For the material below, return exactly the lines starting at the line containing "index mcp: (309, 324)" and ending at the line containing "index dip: (336, 433)", both ends included, and no others.

DATA TO EXAMINE:
((
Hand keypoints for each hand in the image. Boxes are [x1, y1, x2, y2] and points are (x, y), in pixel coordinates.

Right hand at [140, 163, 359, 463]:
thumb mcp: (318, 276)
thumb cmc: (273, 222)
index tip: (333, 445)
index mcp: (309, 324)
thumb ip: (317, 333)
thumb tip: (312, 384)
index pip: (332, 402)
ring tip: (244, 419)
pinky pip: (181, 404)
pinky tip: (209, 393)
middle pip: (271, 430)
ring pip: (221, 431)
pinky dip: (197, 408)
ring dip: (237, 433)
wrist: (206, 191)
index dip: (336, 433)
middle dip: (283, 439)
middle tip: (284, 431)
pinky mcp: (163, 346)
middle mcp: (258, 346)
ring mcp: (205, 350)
))
((
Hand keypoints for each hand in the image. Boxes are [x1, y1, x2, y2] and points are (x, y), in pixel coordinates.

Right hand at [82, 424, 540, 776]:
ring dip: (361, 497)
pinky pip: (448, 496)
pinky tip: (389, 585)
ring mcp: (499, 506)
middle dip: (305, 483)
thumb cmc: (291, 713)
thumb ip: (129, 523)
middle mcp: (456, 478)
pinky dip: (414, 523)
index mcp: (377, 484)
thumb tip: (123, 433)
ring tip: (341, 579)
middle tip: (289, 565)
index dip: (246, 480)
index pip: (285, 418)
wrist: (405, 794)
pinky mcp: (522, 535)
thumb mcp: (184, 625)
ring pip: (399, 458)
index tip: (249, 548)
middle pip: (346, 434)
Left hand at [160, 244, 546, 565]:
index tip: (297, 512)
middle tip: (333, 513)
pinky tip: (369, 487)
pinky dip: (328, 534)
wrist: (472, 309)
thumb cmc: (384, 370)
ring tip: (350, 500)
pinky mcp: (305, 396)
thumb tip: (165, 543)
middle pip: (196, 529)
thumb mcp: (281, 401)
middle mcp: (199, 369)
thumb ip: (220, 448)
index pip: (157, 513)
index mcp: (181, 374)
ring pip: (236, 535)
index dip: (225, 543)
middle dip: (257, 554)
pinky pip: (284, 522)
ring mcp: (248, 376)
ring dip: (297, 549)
))
((
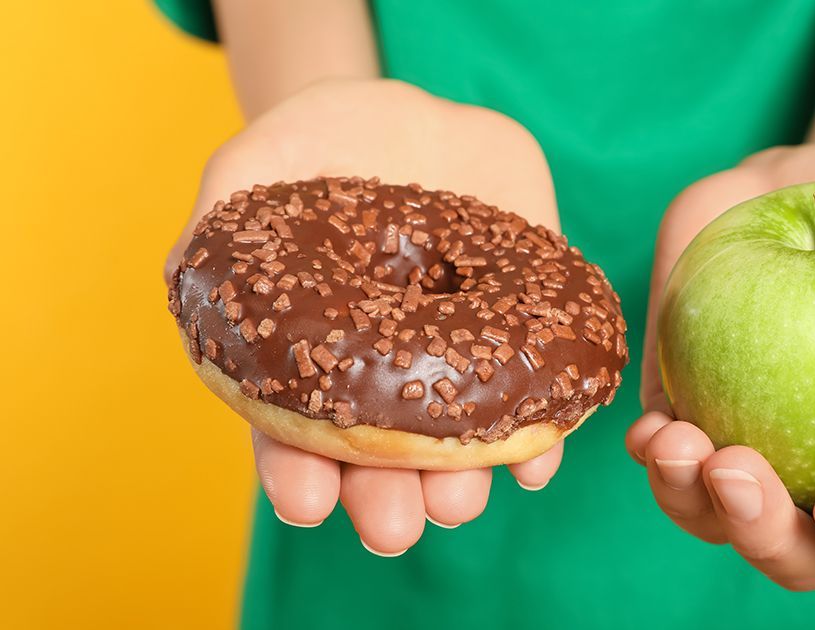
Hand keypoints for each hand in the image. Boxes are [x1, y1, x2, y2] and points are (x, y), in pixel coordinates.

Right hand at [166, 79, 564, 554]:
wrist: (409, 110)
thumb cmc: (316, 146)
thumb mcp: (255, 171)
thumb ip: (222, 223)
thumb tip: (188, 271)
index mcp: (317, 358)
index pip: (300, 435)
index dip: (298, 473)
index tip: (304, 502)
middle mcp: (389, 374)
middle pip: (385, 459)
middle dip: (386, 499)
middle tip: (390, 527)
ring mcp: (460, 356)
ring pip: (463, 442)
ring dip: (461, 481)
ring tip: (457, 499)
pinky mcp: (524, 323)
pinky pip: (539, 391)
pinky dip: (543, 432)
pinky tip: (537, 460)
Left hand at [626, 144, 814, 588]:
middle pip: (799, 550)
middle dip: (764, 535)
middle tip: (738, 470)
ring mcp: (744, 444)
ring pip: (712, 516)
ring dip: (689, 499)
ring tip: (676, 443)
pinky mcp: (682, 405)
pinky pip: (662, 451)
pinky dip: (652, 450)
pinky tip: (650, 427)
))
ANSWER BOX:
index mcp: (309, 324)
thumb ip: (317, 333)
thumb tip: (312, 384)
index pip: (332, 402)
ring tip: (244, 419)
pinky pip: (181, 404)
pinky tip: (209, 393)
middle pip: (271, 430)
ring pip: (221, 431)
pinky dip: (197, 408)
ring dip: (237, 433)
wrist: (206, 191)
index dip: (336, 433)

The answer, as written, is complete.